OpenDRR / pygeoapi

pygeoapi is a Python server implementation of the OGC API suite of standards. The project emerged as part of the next generation OGC API efforts in 2018 and provides the capability for organizations to deploy a RESTful OGC API endpoint using OpenAPI, GeoJSON, and HTML. pygeoapi is open source and released under an MIT license.
https://pygeoapi.io
MIT License
0 stars 1 forks source link

Docker image build fails when the flag '--no-binary pydantic' is added to requirements.txt #15

Open arashmalekz opened 2 years ago

arashmalekz commented 2 years ago

The flag '--no-binary pydantic' is added to requirements.txt on a new line so it doesn't generate pydantic binaries and make the Lambda deployment package smaller. However, if I have this flag and try to build the Pygeoapi Docker image, I get the following error:

Obtaining file:///pygeoapi
    ERROR: Command errored out with exit status 1:
     command: /usr/bin/python3 -c 'import sys, setuptools, tokenize; sys.argv[0] = '"'"'/pygeoapi/setup.py'"'"'; __file__='"'"'/pygeoapi/setup.py'"'"';f=getattr(tokenize, '"'"'open'"'"', open)(__file__);code=f.read().replace('"'"'\r\n'"'"', '"'"'\n'"'"');f.close();exec(compile(code, __file__, '"'"'exec'"'"'))' egg_info
         cwd: /pygeoapi/
    Complete output (1 lines):
    error in pygeoapi setup command: 'install_requires' must be a string or list of strings containing valid project/version requirement specifiers; Invalid requirement, parse error at "'--no-bin'"
    ----------------------------------------
ERROR: Command errored out with exit status 1: python setup.py egg_info Check the logs for full command output.
anthonyfok commented 2 years ago

Hey @arashmalekz, thank you for your very helpful report! I was able to reproduce the error that you were seeing, and it turns out pip3 install -e . which runs setup.py is the "culprit". So, after removing the --no-binary pydantic from requirements.txt, I borrowed a trick inside Dockerfile (where upstream pre-installed elasticsearch-dsl with pip3 for some reason):

--- a/Dockerfile
+++ b/Dockerfile
@@ -92,6 +92,8 @@ RUN \
     && if [ "$BUILD_DEV_IMAGE" = "true" ] ; then pip3 install -r requirements-dev.txt; fi \
     # Temporary fix for elasticsearch-dsl module not available as deb package in bionic
     && pip3 install elasticsearch-dsl \
+    # Reduce size of Docker image by not installing pydantic binary package
+    && pip3 install --no-binary pydantic pydantic \
     && pip3 install -e . \
     # OGC schemas local setup
     && mkdir /schemas.opengis.net \

pip3 install -e . would then see that pydantic is already installed (in whatever form) and would leave it alone, thus skipping the binary wheel file download. See also PR #17 if we want this in the master branch too.

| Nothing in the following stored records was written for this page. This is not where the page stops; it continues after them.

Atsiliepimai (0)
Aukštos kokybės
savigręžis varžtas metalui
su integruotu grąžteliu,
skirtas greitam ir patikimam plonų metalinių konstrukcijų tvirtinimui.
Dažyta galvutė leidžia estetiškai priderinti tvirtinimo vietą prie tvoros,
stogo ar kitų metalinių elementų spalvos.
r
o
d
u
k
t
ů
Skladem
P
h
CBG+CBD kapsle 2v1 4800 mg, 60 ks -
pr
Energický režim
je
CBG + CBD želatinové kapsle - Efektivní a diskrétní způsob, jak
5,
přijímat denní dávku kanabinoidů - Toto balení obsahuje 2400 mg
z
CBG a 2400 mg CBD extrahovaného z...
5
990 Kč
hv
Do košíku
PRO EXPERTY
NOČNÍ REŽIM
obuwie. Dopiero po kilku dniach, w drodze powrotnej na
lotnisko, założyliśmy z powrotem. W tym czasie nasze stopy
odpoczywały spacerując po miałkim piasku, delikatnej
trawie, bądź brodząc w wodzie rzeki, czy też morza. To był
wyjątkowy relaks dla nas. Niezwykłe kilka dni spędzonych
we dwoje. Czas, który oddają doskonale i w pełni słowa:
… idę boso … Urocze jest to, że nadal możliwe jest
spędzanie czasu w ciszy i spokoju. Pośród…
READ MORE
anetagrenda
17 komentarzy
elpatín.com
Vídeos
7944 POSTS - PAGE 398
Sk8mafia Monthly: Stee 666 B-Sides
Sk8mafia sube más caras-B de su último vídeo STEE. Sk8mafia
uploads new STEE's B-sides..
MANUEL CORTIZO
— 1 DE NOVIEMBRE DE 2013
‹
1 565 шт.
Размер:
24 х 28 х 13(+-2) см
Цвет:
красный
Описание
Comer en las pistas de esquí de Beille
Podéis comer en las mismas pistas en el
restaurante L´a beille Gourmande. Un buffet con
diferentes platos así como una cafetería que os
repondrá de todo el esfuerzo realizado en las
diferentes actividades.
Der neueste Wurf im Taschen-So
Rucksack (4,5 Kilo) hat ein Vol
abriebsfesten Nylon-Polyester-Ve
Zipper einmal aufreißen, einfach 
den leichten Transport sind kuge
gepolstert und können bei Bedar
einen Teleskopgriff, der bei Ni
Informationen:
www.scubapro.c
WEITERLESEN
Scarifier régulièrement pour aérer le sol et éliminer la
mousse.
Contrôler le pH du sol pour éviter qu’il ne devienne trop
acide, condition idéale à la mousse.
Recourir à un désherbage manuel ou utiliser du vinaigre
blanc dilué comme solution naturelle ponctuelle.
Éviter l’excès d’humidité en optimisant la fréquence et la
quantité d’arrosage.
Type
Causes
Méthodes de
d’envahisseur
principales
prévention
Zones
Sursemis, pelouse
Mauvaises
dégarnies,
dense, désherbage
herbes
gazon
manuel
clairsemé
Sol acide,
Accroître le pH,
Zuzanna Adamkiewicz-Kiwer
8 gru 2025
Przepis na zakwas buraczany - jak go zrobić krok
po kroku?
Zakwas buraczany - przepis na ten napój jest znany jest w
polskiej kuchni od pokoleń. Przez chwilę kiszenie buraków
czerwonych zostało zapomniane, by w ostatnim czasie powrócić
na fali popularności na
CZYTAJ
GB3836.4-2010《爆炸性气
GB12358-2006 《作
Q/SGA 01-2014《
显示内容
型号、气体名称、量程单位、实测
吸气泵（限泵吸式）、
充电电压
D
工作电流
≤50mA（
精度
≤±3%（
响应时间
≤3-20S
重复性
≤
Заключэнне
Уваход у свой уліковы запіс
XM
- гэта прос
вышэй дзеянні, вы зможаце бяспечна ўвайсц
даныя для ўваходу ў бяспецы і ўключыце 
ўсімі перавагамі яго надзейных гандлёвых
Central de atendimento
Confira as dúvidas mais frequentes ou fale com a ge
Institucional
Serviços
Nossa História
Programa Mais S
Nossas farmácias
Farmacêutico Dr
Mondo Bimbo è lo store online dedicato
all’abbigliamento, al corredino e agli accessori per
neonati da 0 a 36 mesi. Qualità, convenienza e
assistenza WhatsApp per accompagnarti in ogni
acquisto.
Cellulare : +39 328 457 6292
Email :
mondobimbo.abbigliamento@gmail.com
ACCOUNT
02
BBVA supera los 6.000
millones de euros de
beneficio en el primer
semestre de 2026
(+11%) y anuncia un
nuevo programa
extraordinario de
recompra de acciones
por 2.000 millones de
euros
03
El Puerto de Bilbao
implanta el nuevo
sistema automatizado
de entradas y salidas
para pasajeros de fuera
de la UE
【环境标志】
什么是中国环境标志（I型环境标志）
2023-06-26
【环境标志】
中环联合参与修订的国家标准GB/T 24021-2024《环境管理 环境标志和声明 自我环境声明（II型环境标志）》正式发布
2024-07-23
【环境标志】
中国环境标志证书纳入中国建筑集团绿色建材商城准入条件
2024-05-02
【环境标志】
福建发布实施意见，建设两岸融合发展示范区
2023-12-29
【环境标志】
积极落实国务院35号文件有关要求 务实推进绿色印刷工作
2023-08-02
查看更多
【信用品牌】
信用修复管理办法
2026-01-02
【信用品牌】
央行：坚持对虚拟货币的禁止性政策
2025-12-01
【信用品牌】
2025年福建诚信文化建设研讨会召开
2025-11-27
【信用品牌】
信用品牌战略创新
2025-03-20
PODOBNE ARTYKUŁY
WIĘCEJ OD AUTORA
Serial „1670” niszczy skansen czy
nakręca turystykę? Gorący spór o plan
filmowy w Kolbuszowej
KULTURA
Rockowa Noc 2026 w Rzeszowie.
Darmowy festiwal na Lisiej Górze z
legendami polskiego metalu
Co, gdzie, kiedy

Hope this will make the Docker image small enough (969MB → 861MB before compression) for AWS Lambda. Please test and let me know! If it is still too large, I think there could be some more tricks to reduce the size of the Docker image further.

arashmalekz commented 2 years ago

Hey @anthonyfok , sorry, I finally had a chance to look at this! I'm using the Docker image to generate pygeoapi and openapi config. The package I build for Lambda is not actually Docker image. I'm using the serverless framwork (aws-lambda folder in this repo). It reads requirements.txt file and installs packages locally and then creates a Lambda zip file. I think what I can do is to create a requirements.txt file specific for serverless builds and get it to use that. This way we could leave Dockerfile as is. Let me see if I can do it that way and I'll let you know.

anthonyfok commented 2 years ago

Hey @arashmalekz, thank you so much for looking into this! (And sorry for my late reply.)

Joost reminded me that we don't deploy pygeoapi on AWS Lambda any longer. Instead a full pygeoapi container is now used to allow larger records (e.g. more than 10 items) to be sent to clients (something like that, if I recall correctly?).

If so, I was wondering if we could close this issue? Please let me know! Many thanks!